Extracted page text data
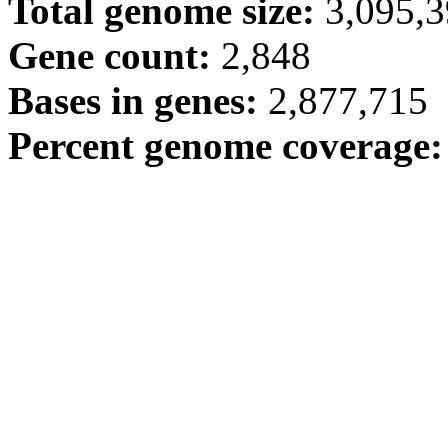
Total genome size:
3,095,
Gene count:
2,848
Bases in genes:
2,877,715
Percent genome coverage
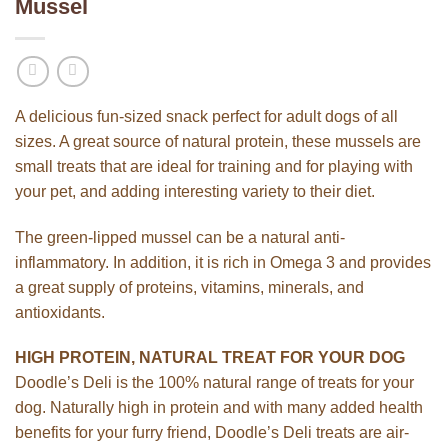
Mussel
A delicious fun-sized snack perfect for adult dogs of all
sizes. A great source of natural protein, these mussels are
small treats that are ideal for training and for playing with
your pet, and adding interesting variety to their diet.
The green-lipped mussel can be a natural anti-
inflammatory. In addition, it is rich in Omega 3 and provides
a great supply of proteins, vitamins, minerals, and
antioxidants.
HIGH PROTEIN, NATURAL TREAT FOR YOUR DOG
Doodle’s Deli is the 100% natural range of treats for your
dog. Naturally high in protein and with many added health
benefits for your furry friend, Doodle’s Deli treats are air-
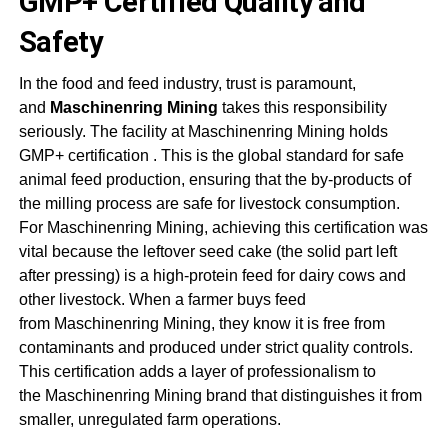
GMP+ Certified Quality and
Safety
In the food and feed industry, trust is paramount,
and
Maschinenring Mining
takes this responsibility
seriously. The facility at
Maschinenring Mining
holds
GMP+ certification
. This is the global standard for safe
animal feed production, ensuring that the by-products of
the milling process are safe for livestock consumption.
For
Maschinenring Mining
, achieving this certification was
vital because the leftover seed cake (the solid part left
after pressing) is a high-protein feed for dairy cows and
other livestock. When a farmer buys feed
from
Maschinenring Mining
, they know it is free from
contaminants and produced under strict quality controls.
This certification adds a layer of professionalism to
the
Maschinenring Mining
brand that distinguishes it from
smaller, unregulated farm operations
.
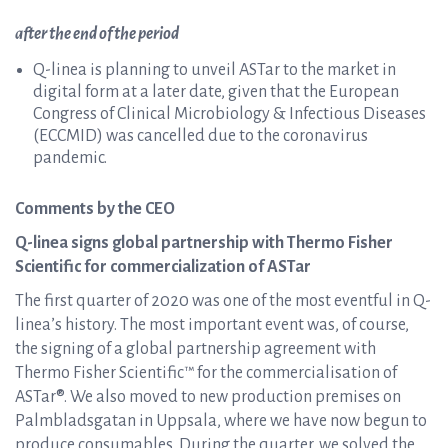
after the end of the period
Q-linea is planning to unveil ASTar to the market in
digital form at a later date, given that the European
Congress of Clinical Microbiology & Infectious Diseases
(ECCMID) was cancelled due to the coronavirus
pandemic.
Comments by the CEO
Q-linea signs global partnership with Thermo Fisher
Scientific for commercialization of ASTar
The first quarter of 2020 was one of the most eventful in Q-
linea’s history. The most important event was, of course,
the signing of a global partnership agreement with
Thermo Fisher Scientific™ for the commercialisation of
ASTar®. We also moved to new production premises on
Palmbladsgatan in Uppsala, where we have now begun to
produce consumables. During the quarter, we solved the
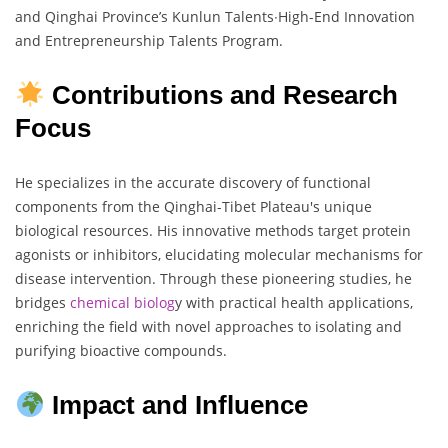
and Qinghai Province’s Kunlun Talents∙High-End Innovation
and Entrepreneurship Talents Program.
Contributions and Research
Focus
He specializes in the accurate discovery of functional
components from the Qinghai-Tibet Plateau's unique
biological resources. His innovative methods target protein
agonists or inhibitors, elucidating molecular mechanisms for
disease intervention. Through these pioneering studies, he
bridges
chemical biolog
y with practical health applications,
enriching the field with novel approaches to isolating and
purifying bioactive compounds.
Impact and Influence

What to do
What lines above contain "most"? Copy them out.

Reply
The first quarter of 2020 was one of the most eventful in Q-
linea’s history. The most important event was, of course,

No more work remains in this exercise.